A comedy about the real estate business would have to be about getting screwed, so it's no wonder that practically every other word in David Mamet's Glengarry Glen Ross (at the Golden Theater) is fuck. Fuck this, fuck that, fuck him, fuck you. And in macho America -- the milieu for almost all Mamet's plays, whether they're specifically set in a Chicago pawnshop, a Merchant Marines ship on Lake Superior, or a New York subway -- getting fucked means losing your manhood. Glengarry Glen Ross is a wicked comedy about emasculation.

The play begins with three scenes in a Chinese restaurant. A senior salesman is getting screwed by the mild-mannered office manager who's giving him shitty "leads" -- names of prospective real estate buyers, or rather suckers for the clearly less than first-rate plots in Florida being peddled out of this storefront office. A pissed-off salesman tries to talk a nebbishy colleague into screwing the bosses by burglarizing the office, stealing their list of leads, and selling them t a competitor. The star salesman, passing himself off as just another loud-mouthed stranger at the next table, greases up the orifice of his next prospective customer.

These intertwined tales play themselves out the next morning in the grimy, concrete-lined real estate office itself, which has indeed been broken into. (The opening of the second act is a wonderful sight joke.

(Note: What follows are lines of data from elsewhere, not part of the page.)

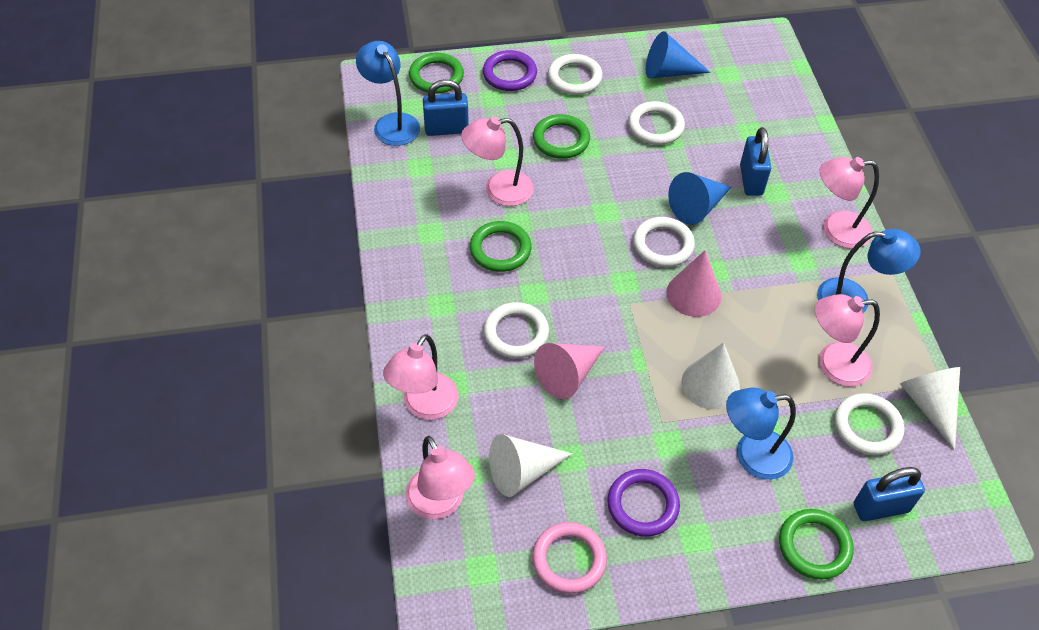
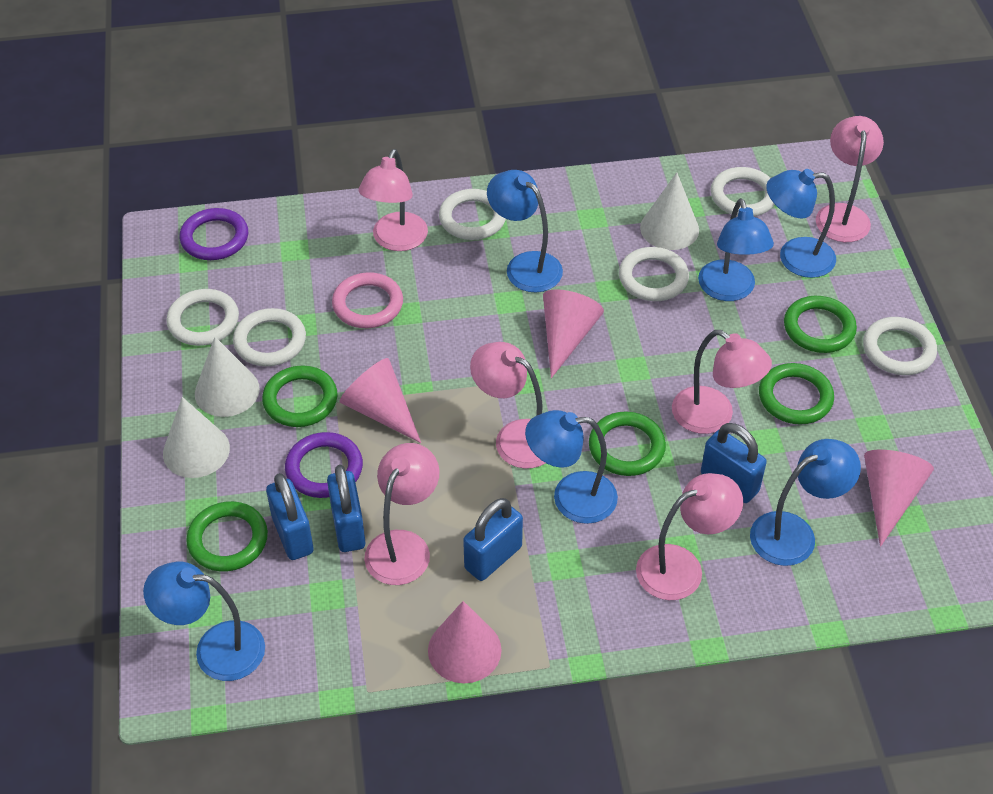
blue cone: 2 -> 0
blue lamp: 3 -> 6
blue padlock: 3 -> 4
green ring: 4 -> 5
pink cone: 2 -> 4
pink lamp: 5 -> 6
white ring: 5 -> 6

This inside job was no discreet maneuver -- the plate glass window has been smashed, file folders are strewn everywhere, and even the phones have been stolen!) The beleaguered old salesman arrives triumphant from a big sale, which he describes in terms approaching religious conversion if not group sex, and announces, "I've got my balls back." The customer who'd been railroaded into a sale at the Chinese restaurant comes crawling in on his wife's orders to cancel the deal, whimpering with all the guilt of an unsuccessful consumer (and deballed husband), "I don't have the power...to negotiate." The big-mouthed salesman tries to flimflam the schmuck into thinking he has time before his check clears the bank, but the office manager, trying to be helpful (or is he?), steps in and blows the scam. "You fucking cunt," screams the humiliated salesman after the would-be victim has slithered away. The final act of emasculation occurs when the office manager informs the reballed old man that the people he'd closed the deal with were known wackos whose checks had been rubber for years.

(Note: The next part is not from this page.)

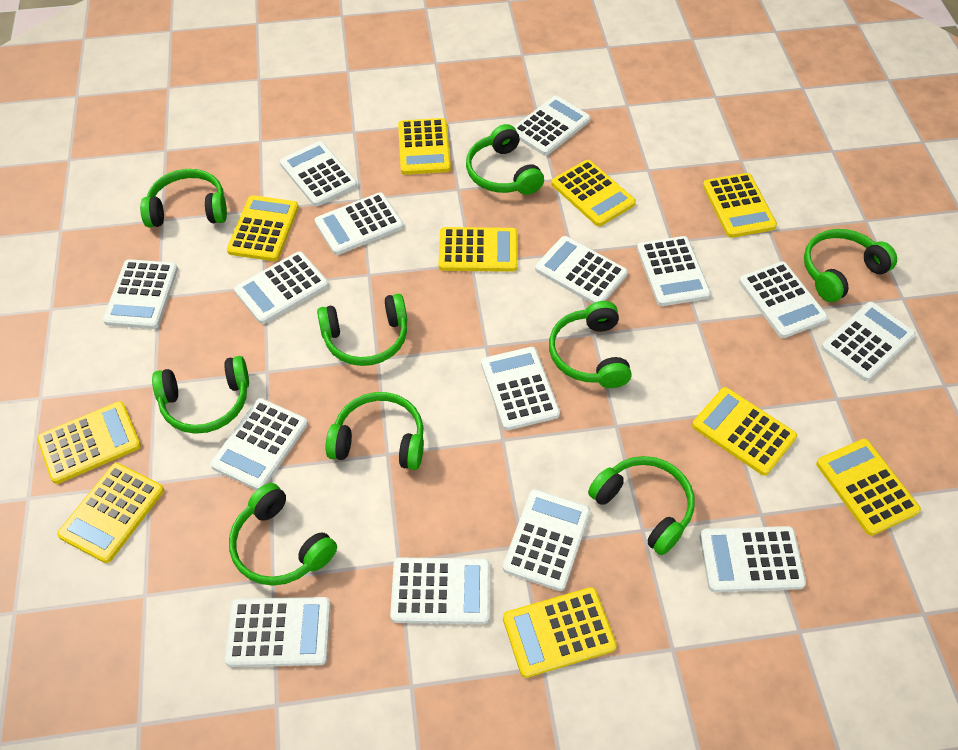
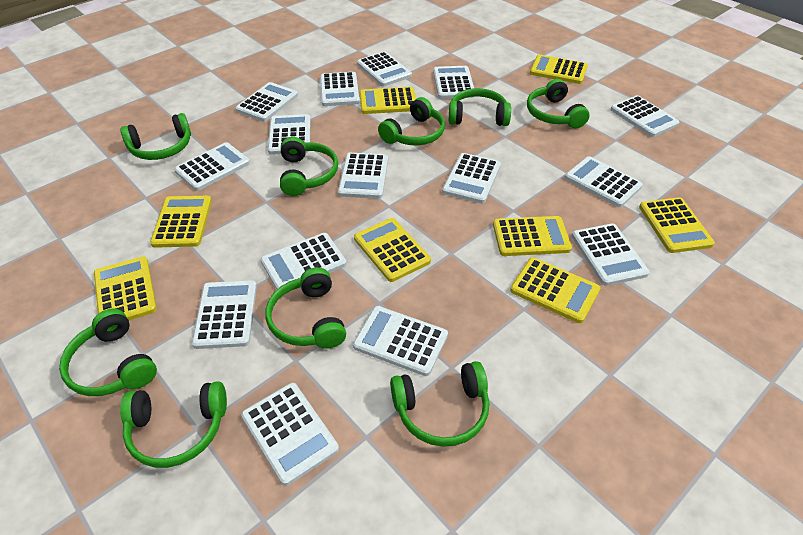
yellow calculator: 10 -> 8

If some of this plot sounds awfully familiar, the only surprise is that it's taken Mamet so long to rewrite American Buffalo, his first major play and still his finest. Probably the best thing about both plays is that they depict not high finance but a grubbier, more common, less well-examined workaday world, where the stakes of power and corruption are often absurdly low; the office manager is willing to sell good leads for a paltry $50, and the wild man is willing to knock off his own office for a mere $5000. Probably the best thing about Greg Mosher's production of Glengarry Glen Ross (which began at Chicago's Goodman Theater before going to Broadway) is that while the events and behavior are scrupulously detailed and realistic, there are Pinteresque moments of menacing stillness in the second act where almost anything could happen, letting the play -- and the audience -- breathe a different air, a gust of theatrical mystery.

The play is superbly performed by seven grizzled, unpolished American men, but when it's all over Mamet's points about business and American manhood seem strong, sensible, and terribly obvious. Even the plot twist is logical in its unexpected emergence. I much preferred Mamet's Edmond (see Off-Broadway last year) in which a modern-day Woyzeck goes to hell, literally gets fucked by a black man and finds God -- in other words, a play that transcended realistic drama altogether.

As for the other salesman play running, well, it's not so much a performance as a stunt by Dustin Hoffman, Little Big Man as an old Jew with eyeglasses for "character." It gets pretty dull pretty quickly and makes the play less than an esteemed American classic than a dreary trip to the kitchen sink. A star is born in this Death of a Salesman, though, in John Malkovich -- already a culture hero to those who caught his dementia in True West Off-Broadway but now giving a beautiful, highly original, impossibly poetic performance in his Broadway debut.